— Task to carry out —
Make an exact copy of the entries below.

— Working data —
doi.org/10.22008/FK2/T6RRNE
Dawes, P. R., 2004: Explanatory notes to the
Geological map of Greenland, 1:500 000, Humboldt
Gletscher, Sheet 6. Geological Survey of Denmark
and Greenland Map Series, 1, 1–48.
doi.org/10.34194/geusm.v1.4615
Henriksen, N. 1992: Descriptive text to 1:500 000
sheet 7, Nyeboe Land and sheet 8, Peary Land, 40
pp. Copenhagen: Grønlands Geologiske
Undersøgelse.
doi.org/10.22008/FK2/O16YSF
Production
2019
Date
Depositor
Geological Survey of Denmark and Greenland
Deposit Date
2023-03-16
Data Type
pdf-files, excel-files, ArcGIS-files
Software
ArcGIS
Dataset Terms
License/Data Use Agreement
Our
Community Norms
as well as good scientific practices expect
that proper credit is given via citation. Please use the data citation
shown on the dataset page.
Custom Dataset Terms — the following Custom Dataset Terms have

— Result of the exercise —
doi.org/10.22008/FK2/T6RRNE
Dawes, P. R., 2004: Explanatory notes to the
Geological map of Greenland, 1:500 000, Humboldt
Gletscher, Sheet 6. Geological Survey of Denmark
and Greenland Map Series, 1, 1–48.
doi.org/10.34194/geusm.v1.4615
Henriksen, N. 1992: Descriptive text to 1:500 000
sheet 7, Nyeboe Land and sheet 8, Peary Land, 40
pp. Copenhagen: Grønlands Geologiske
Undersøgelse.
doi.org/10.22008/FK2/O16YSF
Production
2019
Date
Depositor
Geological Survey of Denmark and Greenland
Deposit Date
2023-03-16
Data Type
pdf-files, excel-files, ArcGIS-files
Software
ArcGIS
Dataset Terms
License/Data Use Agreement
Our
Community Norms
as well as good scientific practices expect
that proper credit is given via citation. Please use the data citation
shown on the dataset page.
Custom Dataset Terms — the following Custom Dataset Terms have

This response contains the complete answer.